Sie bewegen sich als freie Elektronen mit maximal etwa 99% Lichtgeschwindigkeit zum nächsten Atom, wo sie gefangen werden. Das ist aber nicht das direkt benachbarte. Die fliegen durchaus sehr viel weiter schnell durch das Atomgitter. Auch die die gefangen wurden, verbleiben dort nicht beliebig lange, sondern bewegen sich weiter.

-> Die Elektronengeschwindigkeit ist maximal knapp an C!

Da das Elektron aber von einer geringeren Geschwindigkeit von 10%...90% c beschleunigt wird, ist die mittlere Geschwindigkeit geringer als die maximalen 99%, für die meisten irgendetwas zwischen 30% und 90%. Hinzu kommt die Verweildauer, die das Vorankommen bremst. Das kann lange sein bis unendlich für einige! Die Feldstärke wird natürlich mit nahe C vorangetrieben, folglich erreicht das Feld eines Elektrons auch durchaus 99%. Im Mitter ist der Strom aber statistisch viel weniger.

-> Ein Elektron trägt nur teilweise zum Ladungstransport bei und das nicht dauerhaft. Die Bewegung des einzelnen Elektrons sagt also nichts über die "Blitzgeschwindigkeit".

Im Mittel müssen sich sicher 10-100mal mehr Elektronen bewegen, als es der mittlere berechnete Strom angebibt.

-> Der Elektronenstrom ist stark divergent verteilt und hat Spitzen!
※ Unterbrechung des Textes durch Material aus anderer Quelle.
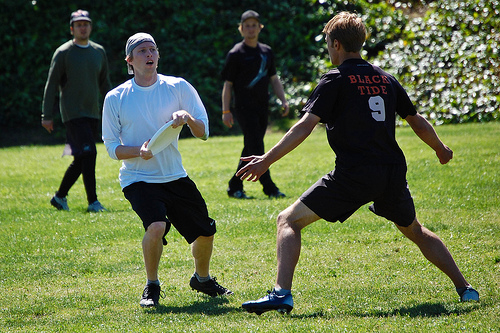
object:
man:
[234, 7, 482, 313]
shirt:
[303, 59, 418, 169]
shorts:
[296, 153, 415, 221]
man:
[225, 8, 287, 198]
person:
[37, 4, 116, 215]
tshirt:
[227, 43, 279, 107]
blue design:
[249, 55, 270, 88]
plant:
[389, 2, 495, 105]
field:
[4, 137, 497, 333]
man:
[101, 32, 237, 307]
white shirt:
[102, 75, 211, 188]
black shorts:
[123, 175, 224, 247]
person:
[221, 8, 291, 199]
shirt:
[40, 39, 108, 144]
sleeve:
[40, 46, 62, 121]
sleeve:
[100, 42, 113, 97]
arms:
[262, 76, 325, 167]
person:
[237, 11, 482, 311]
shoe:
[241, 291, 300, 315]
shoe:
[139, 284, 162, 308]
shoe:
[189, 275, 234, 298]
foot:
[241, 288, 295, 315]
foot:
[189, 273, 236, 298]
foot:
[139, 280, 159, 307]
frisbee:
[140, 115, 184, 157]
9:
[366, 95, 386, 122]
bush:
[279, 2, 499, 125]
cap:
[65, 5, 97, 27]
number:
[366, 95, 385, 122]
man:
[44, 7, 111, 212]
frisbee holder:
[97, 29, 229, 308]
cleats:
[246, 305, 294, 314]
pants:
[306, 154, 412, 223]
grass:
[1, 132, 500, 333]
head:
[68, 10, 93, 40]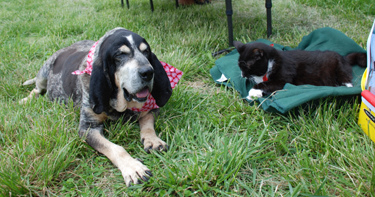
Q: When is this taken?
A: Daytime.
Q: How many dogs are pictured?
A: One.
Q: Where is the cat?
A: On the right of the dog.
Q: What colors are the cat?
A: Black and white.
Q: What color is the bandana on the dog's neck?
A: Red and white.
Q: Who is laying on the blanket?
A: The cat.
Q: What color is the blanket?
A: Green.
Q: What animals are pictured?
A: A dog and a cat.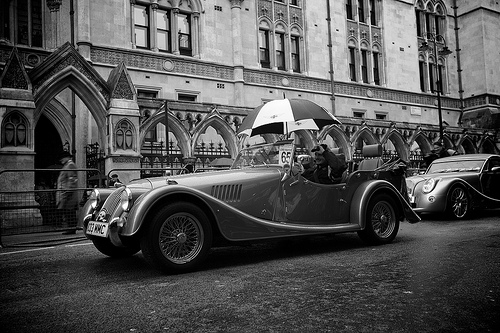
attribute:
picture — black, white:
[0, 0, 499, 332]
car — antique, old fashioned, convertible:
[75, 142, 421, 274]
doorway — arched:
[35, 114, 63, 195]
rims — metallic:
[157, 212, 204, 265]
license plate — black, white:
[84, 220, 111, 238]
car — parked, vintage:
[406, 154, 499, 221]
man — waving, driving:
[303, 145, 346, 185]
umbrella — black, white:
[235, 93, 343, 143]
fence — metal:
[81, 137, 425, 208]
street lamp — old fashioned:
[419, 32, 451, 139]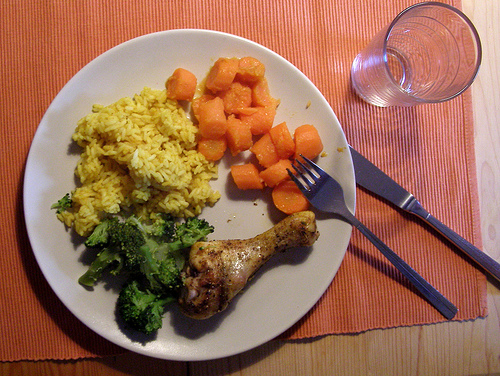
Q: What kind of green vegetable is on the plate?
A: Broccoli.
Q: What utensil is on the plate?
A: Fork.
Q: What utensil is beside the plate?
A: Knife.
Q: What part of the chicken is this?
A: Leg.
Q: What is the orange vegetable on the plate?
A: Carrots.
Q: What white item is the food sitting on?
A: Plate.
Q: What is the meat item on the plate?
A: Chicken.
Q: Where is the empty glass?
A: On the orange placemat?.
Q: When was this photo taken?
A: Before a meal.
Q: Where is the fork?
A: On the white plate.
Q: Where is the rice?
A: On the white plate next to the carrots.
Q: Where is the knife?
A: On the orange placemat.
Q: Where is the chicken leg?
A: Next to the broccoli and carrots.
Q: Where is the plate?
A: Sitting on a table.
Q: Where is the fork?
A: By the carrots and the chicken.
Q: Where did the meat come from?
A: A chicken.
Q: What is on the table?
A: A plate of food.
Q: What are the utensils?
A: A fork and knife.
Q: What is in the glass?
A: The glass is empty.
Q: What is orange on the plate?
A: Carrots.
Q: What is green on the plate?
A: Broccoli.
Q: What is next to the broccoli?
A: Rice.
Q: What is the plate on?
A: A cloth placemat.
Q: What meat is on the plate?
A: A chicken leg.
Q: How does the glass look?
A: Clear.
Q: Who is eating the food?
A: One person.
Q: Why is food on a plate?
A: To be eaten.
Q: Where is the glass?
A: On a placemat.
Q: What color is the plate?
A: White.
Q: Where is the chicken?
A: On the plate.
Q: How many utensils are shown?
A: 2.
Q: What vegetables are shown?
A: Carrots and broccoli.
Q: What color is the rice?
A: Yellow.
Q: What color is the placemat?
A: Pink.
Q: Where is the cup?
A: Above the plate.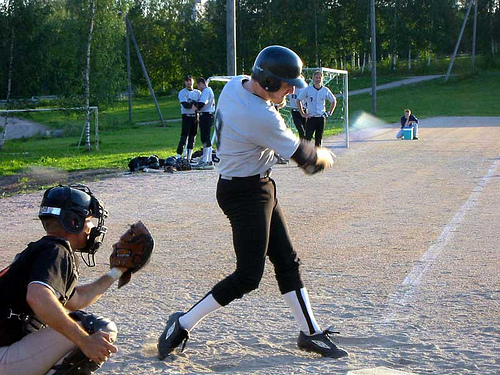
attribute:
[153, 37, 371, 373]
man — squatting, standing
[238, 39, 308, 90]
helmet — hard, black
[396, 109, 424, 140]
man — crouched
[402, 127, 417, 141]
water cooler — blue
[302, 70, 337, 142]
man — watching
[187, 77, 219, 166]
man — talking, facing, standing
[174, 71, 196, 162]
man — talking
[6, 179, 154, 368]
catcher — posed, crouched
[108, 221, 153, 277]
mitt — extended, leather, glove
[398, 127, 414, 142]
pitcher — teal green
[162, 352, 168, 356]
toe — pointed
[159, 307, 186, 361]
shoe — black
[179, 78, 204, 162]
player — facing, standing, talking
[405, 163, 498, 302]
line — drawn, chalked, white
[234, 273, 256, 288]
knee — bent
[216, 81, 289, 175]
jersey — gray, white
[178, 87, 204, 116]
jersey — gray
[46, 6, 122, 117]
tree — green, lush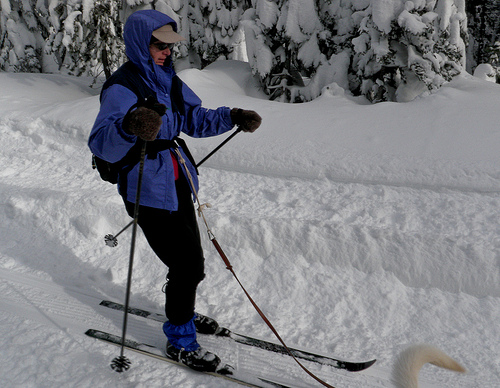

Elektronen alleine erzeugen kein Leuchten. Es muss eine Ladungstrennung und eine Rekombination stattfinden. Die meisten Gase leuchten aber auf so unterschiedlichen Spektren und so schwach, dass das mit dem Auge nicht einheitlich sichtbar ist. Der Blitz wird fast ausschließlich durch bewegte Luftteilchen erzeugt, die aufgeladen werden und sich bewegen. Die Luftteilchen sind sehr schwer im Vergleich zum Elektron und kommen nicht voran. Sie müssen erst einmal Reibung erzeugen, um Hitze zu haben, die Leuchtkraft besitzt

-> Der sichtbare Blitz ist nochmal sehr viel langsamer, als der mittlere Strom und auch langsamer, als die langsamsten Elektronen

-> Der Blitz bewegt sich auch ENTGEGEN den Elektronen.